» **ENTRIES SUPPLIED**

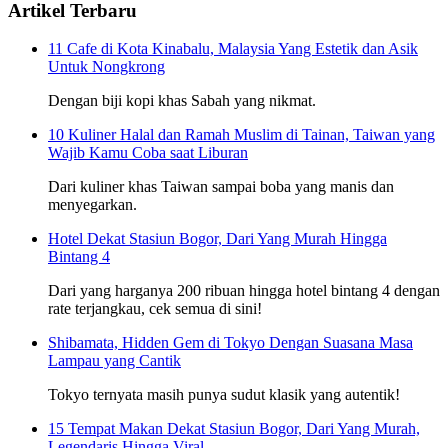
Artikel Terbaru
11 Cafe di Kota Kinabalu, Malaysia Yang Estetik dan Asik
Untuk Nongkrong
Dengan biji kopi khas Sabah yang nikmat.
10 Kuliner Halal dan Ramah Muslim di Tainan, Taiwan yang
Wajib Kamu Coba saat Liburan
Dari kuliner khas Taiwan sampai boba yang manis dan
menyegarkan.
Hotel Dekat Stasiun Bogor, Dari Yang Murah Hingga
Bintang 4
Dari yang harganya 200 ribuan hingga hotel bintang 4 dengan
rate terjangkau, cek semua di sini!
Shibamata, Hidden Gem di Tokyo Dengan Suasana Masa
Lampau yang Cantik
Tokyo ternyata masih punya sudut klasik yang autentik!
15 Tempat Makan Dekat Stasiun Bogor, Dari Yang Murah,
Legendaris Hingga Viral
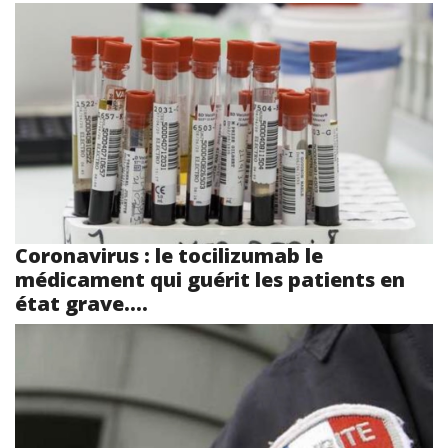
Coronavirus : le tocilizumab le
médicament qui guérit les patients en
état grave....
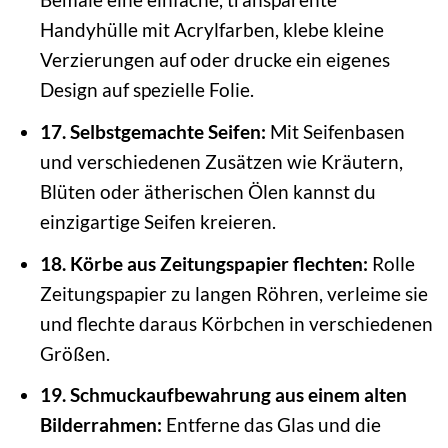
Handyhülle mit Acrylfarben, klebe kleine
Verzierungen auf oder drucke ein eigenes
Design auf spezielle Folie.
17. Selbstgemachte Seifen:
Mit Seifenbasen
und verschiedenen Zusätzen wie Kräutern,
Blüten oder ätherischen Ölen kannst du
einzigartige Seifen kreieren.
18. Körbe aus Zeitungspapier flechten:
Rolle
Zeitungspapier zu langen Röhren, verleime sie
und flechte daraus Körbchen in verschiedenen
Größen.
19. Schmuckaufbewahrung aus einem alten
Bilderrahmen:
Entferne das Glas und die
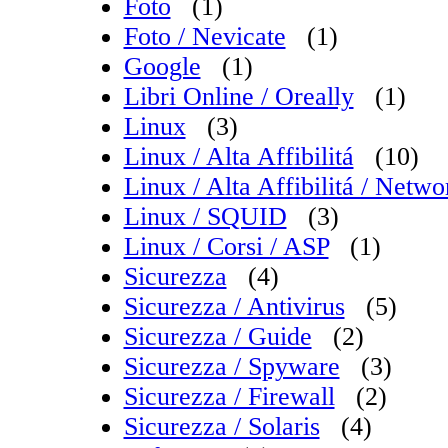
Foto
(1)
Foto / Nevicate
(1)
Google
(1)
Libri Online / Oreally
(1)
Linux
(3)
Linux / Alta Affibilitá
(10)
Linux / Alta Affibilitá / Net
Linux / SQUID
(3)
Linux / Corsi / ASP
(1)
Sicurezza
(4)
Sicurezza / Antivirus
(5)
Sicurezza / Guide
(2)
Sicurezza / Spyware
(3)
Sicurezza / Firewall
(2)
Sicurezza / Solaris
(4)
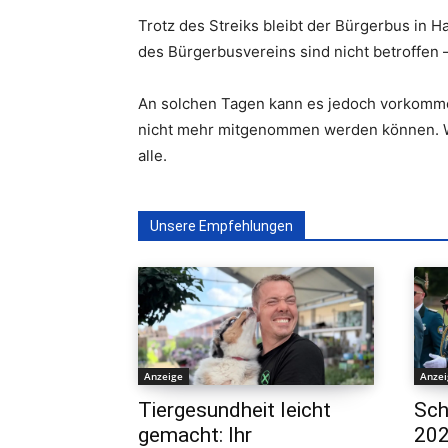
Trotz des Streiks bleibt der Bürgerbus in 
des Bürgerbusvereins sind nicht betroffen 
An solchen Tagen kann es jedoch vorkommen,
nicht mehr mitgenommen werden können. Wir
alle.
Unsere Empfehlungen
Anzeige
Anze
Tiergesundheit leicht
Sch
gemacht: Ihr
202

» **ASSIGNMENT**
The answer is the listing above restated word for word, pictures removed.

» **SOLUTION FOR THIS EXERCISE**
Artikel Terbaru
11 Cafe di Kota Kinabalu, Malaysia Yang Estetik dan Asik
Untuk Nongkrong
Dengan biji kopi khas Sabah yang nikmat.
10 Kuliner Halal dan Ramah Muslim di Tainan, Taiwan yang
Wajib Kamu Coba saat Liburan
Dari kuliner khas Taiwan sampai boba yang manis dan
menyegarkan.
Hotel Dekat Stasiun Bogor, Dari Yang Murah Hingga
Bintang 4
Dari yang harganya 200 ribuan hingga hotel bintang 4 dengan
rate terjangkau, cek semua di sini!
Shibamata, Hidden Gem di Tokyo Dengan Suasana Masa
Lampau yang Cantik
Tokyo ternyata masih punya sudut klasik yang autentik!
15 Tempat Makan Dekat Stasiun Bogor, Dari Yang Murah,
Legendaris Hingga Viral
Coronavirus : le tocilizumab le
médicament qui guérit les patients en
état grave....
Handyhülle mit Acrylfarben, klebe kleine
Verzierungen auf oder drucke ein eigenes
Design auf spezielle Folie.
17. Selbstgemachte Seifen:
Mit Seifenbasen
und verschiedenen Zusätzen wie Kräutern,
Blüten oder ätherischen Ölen kannst du
einzigartige Seifen kreieren.
18. Körbe aus Zeitungspapier flechten:
Rolle
Zeitungspapier zu langen Röhren, verleime sie
und flechte daraus Körbchen in verschiedenen
Größen.
19. Schmuckaufbewahrung aus einem alten
Bilderrahmen:
Entferne das Glas und die
Foto
(1)
Foto / Nevicate
(1)
Google
(1)
Libri Online / Oreally
(1)
Linux
(3)
Linux / Alta Affibilitá
(10)
Linux / Alta Affibilitá / Net
Linux / SQUID
(3)
Linux / Corsi / ASP
(1)
Sicurezza
(4)
Sicurezza / Antivirus
(5)
Sicurezza / Guide
(2)
Sicurezza / Spyware
(3)
Sicurezza / Firewall
(2)
Sicurezza / Solaris
(4)
Trotz des Streiks bleibt der Bürgerbus in 
des Bürgerbusvereins sind nicht betroffen 
An solchen Tagen kann es jedoch vorkommen,
nicht mehr mitgenommen werden können. Wir
alle.
Unsere Empfehlungen
Anzeige
Anze
Tiergesundheit leicht
Sch
gemacht: Ihr
202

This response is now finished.